Extracted data entries:

==============================

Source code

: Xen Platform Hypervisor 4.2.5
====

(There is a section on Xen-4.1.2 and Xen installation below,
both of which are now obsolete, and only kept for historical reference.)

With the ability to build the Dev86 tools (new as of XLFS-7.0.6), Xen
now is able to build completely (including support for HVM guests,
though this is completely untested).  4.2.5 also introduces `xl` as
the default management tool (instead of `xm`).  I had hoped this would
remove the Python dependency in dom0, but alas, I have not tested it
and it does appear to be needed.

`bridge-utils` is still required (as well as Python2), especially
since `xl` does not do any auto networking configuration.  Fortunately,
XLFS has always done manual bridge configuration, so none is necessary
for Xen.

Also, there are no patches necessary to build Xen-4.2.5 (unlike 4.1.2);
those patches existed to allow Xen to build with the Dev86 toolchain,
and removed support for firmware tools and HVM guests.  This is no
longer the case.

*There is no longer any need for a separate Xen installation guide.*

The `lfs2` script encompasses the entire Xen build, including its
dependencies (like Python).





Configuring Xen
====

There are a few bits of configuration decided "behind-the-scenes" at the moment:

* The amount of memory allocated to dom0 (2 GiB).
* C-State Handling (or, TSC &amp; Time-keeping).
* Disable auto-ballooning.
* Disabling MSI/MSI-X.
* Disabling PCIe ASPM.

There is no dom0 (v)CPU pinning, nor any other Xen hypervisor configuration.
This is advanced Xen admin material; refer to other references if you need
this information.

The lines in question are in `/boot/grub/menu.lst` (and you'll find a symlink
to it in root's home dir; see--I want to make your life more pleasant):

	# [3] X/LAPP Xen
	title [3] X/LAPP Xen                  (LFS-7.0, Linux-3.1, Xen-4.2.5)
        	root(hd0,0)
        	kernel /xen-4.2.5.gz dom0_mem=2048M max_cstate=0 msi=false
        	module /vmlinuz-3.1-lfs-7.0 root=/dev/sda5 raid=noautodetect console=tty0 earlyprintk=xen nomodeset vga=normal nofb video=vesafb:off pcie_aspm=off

==============================

Copy the lines from the one containing "Configuring Xen" through the one containing "Disabling PCIe ASPM.", both included, without changing anything in them.

* Answer to the exercise
Configuring Xen
====

There are a few bits of configuration decided "behind-the-scenes" at the moment:

* The amount of memory allocated to dom0 (2 GiB).
* C-State Handling (or, TSC &amp; Time-keeping).
* Disable auto-ballooning.
* Disabling MSI/MSI-X.
* Disabling PCIe ASPM.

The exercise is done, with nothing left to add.